Let me repeat that so it sinks in. The Kings had a championship-caliber coach and two All-NBA point guards. They made the playoffs. They had a future. And they managed to destroy it all in record time. Poverty franchise doesn't begin to describe it.
Think about this timeline. A year ago, the Kings watched Haliburton lead the Indiana Pacers to the NBA Finals. They traded him away in what was supposed to be a win-now move. This year, they might watch Fox - who they also traded - face off against Mike Brown - who they fired - in the Finals.
That's not bad luck. That's not a rebuild gone wrong. That's systematic incompetence at every level of the organization.
Let's walk through the carnage. After passing on Luka Doncic in the draft - a mistake that will haunt them forever - the Kings still had a nice core. Fox and Haliburton were both All-Stars. Both made All-NBA teams. Mike Brown was a top-tier coach with championship pedigree. They made the playoffs and looked like a team on the rise.
Then they panicked. They fired Brown. They traded Fox. And now, a year later, both of them have made deep playoff runs with their new teams while the Kings lost 60 games just to get the #7 pick in the draft.

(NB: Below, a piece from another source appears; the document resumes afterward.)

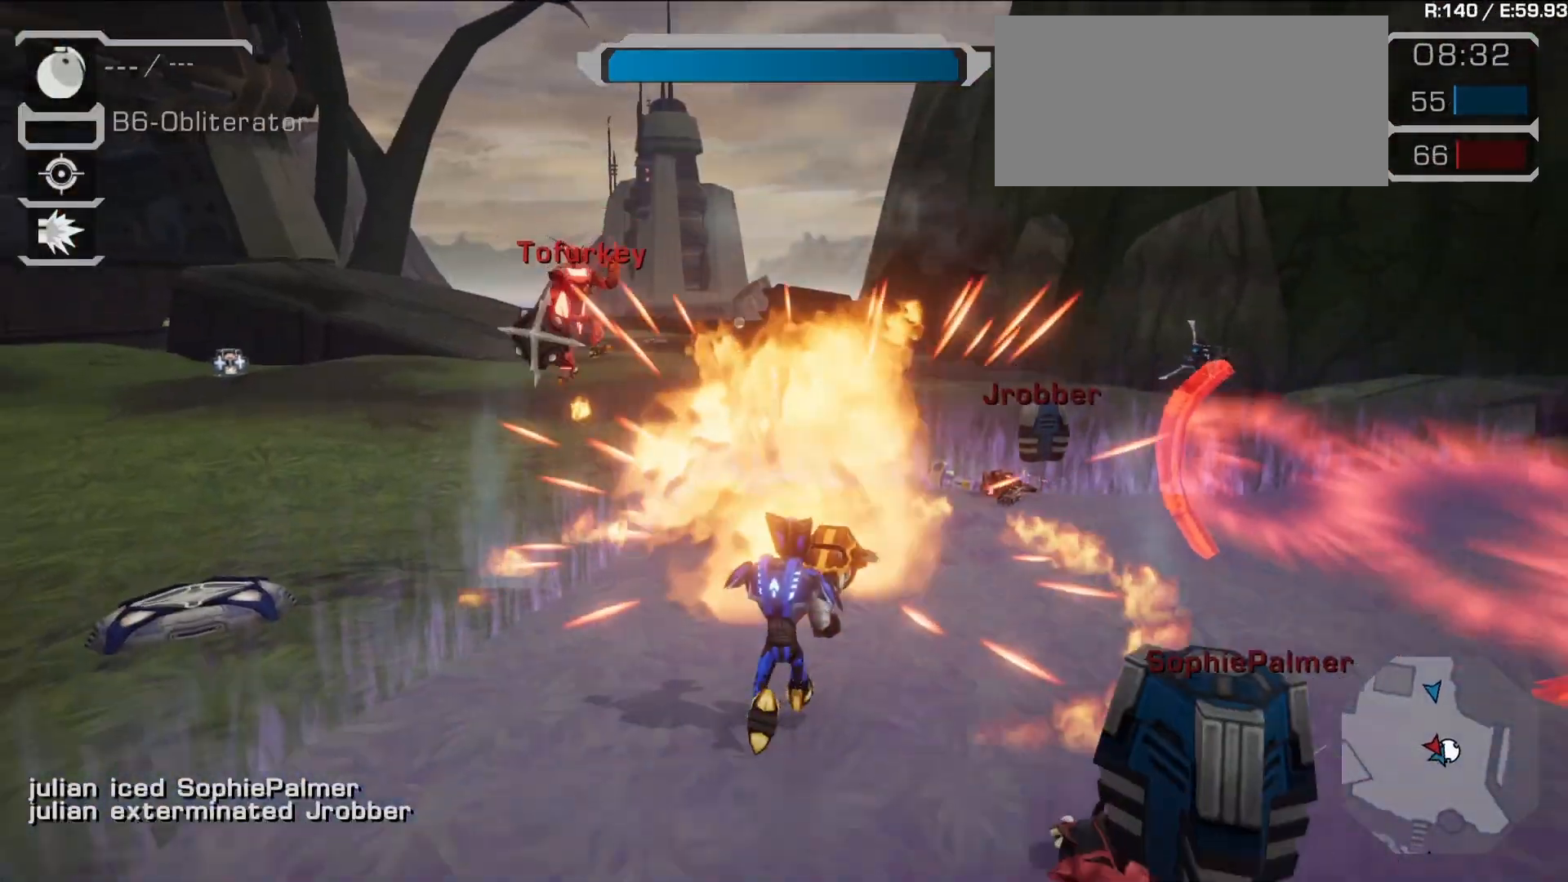
{"dt_ms": 500, "buttons": ["TRIANGLE"], "left_stick": "down-left", "right_stick": "center", "events": [[67, "right_stick", "down"], [117, "L1", "down"], [233, "right_stick", "center"], [250, "L1", "up"], [283, "R1", "down"], [317, "L1", "down"], [317, "left_stick", "down-left"], [433, "TRIANGLE", "down"], [450, "R1", "up"], [467, "L1", "up"]]}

Sixty losses! Do you know how hard it is to win just 22 games in an 82-game season? You almost have to try to be that bad. And the Kings managed it with albatross contracts on Zach LaVine and Domantas Sabonis and nearly zero young talent to show for their teardown.
What's the plan here? Are they tanking? Because they're not even good at that - they got the seventh pick after losing 60 games. Are they rebuilding? With what assets? They've traded away their best young players and their draft capital.
This is what happens when you have no vision, no patience, and no competence at the top. The Kings couldn't even tank properly. They just... failed. Spectacularly. Publicly. Painfully.
Meanwhile, Fox is two wins away from an NBA Finals appearance with a team that actually knows what it's doing. Brown's Knicks just swept the Cavaliers and are heading to the Finals. And Haliburton already got there last year.
Three key pieces of a winning formula, all succeeding elsewhere while the Kings wallow in the lottery. That's not rebuilding - that's organizational suicide.
The fans in Sacramento deserve better than this. They're passionate, loyal, and they show up even when their team is terrible. They waited decades for a playoff team, got one, and watched their front office immediately blow it up for no good reason.
Does every league need a poverty franchise? A team that exists just to funnel talent to competent organizations? Maybe. But the Kings have taken it to another level. They're not just bad - they're historically, comically, tragically bad at every level of basketball operations.
When the NBA Finals tip off and we potentially see Fox and Brown on opposite benches, remember that they could have both been in Sacramento. They could have been building something special together. Instead, the Kings chose chaos.
That's not what sports is all about, folks. That's the opposite. That's what happens when the people making decisions have no idea what they're doing and refuse to learn from their mistakes.
The Kings had it all. And they threw it away. And now they get to watch from home as their former stars chase the championship that should have been built in Sacramento.